Goal: Attract new talent and apply new technologies to research on type 1 diabetes

Tomorrow’s cutting-edge research requires fostering a talented, diverse biomedical workforce today. To this end, the Special Diabetes Program has supported creative new and early-stage investigators pursuing highly innovative new approaches in type 1 diabetes research. It has also helped expand the type 1 diabetes research community through career development and funding opportunities for researchers with specialized skillsets—such as bioengineers, behavioral scientists, and pediatric endocrinologists. Additionally, the Special Diabetes Program supports academic and small business investigators at all stages to help develop ground-breaking technologies. One such partnership resulted in an improved glucagon formulation that does not require refrigeration and thus is suitable for a ready- to-use rescue pen. This device is now commercially available to treat low blood glucose, a daily concern for people with type 1 diabetes.

Building on the Past, Looking to the Future

Through these and many other efforts, the Special Diabetes Program has catalyzed remarkable progress and fostered unique collaborations that have accelerated the pace of type 1 diabetes research.

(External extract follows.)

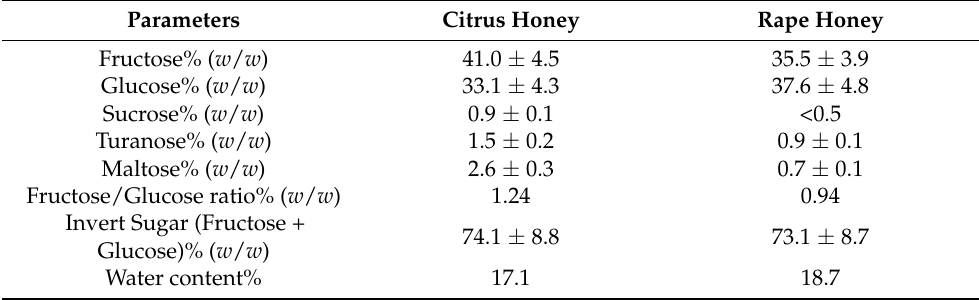
Table 1. Honeys’ analysis. Determination of saccharides content (fructose, glucose, sucrose, turanose, and maltose) through HPLC method (DIN 10758:1997-05) and water content. Expanded uncertainty is expressed with a coverage factor of two and a confidence limit of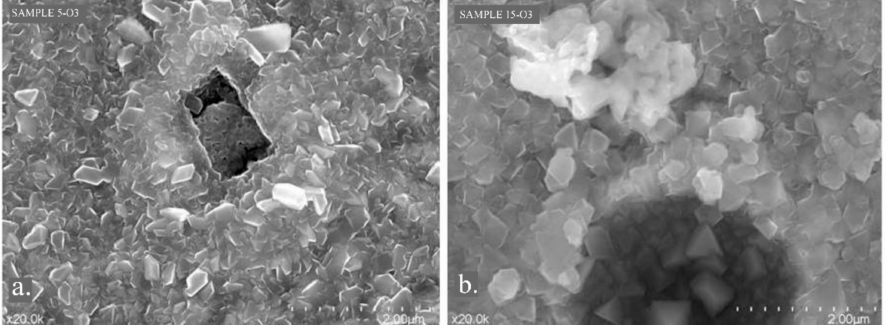
Figure 11. The defects at the surface of the oxide layers: ( a ) sample 5-O3; ( b ) sample 15-O3.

Research funded by the Program has also yielded benefits beyond type 1 diabetes, for example by developing glucose management tools to help those with type 2 diabetes and by offering insights into other autoimmune diseases. Finally, the Special Diabetes Program has supported a pipeline of knowledge that has ushered in a new era of improved health, longevity, and quality of life for people with type 1 diabetes.

With continued research, NIDDK looks forward to a future when all people can be free from the burden of type 1 diabetes and its complications.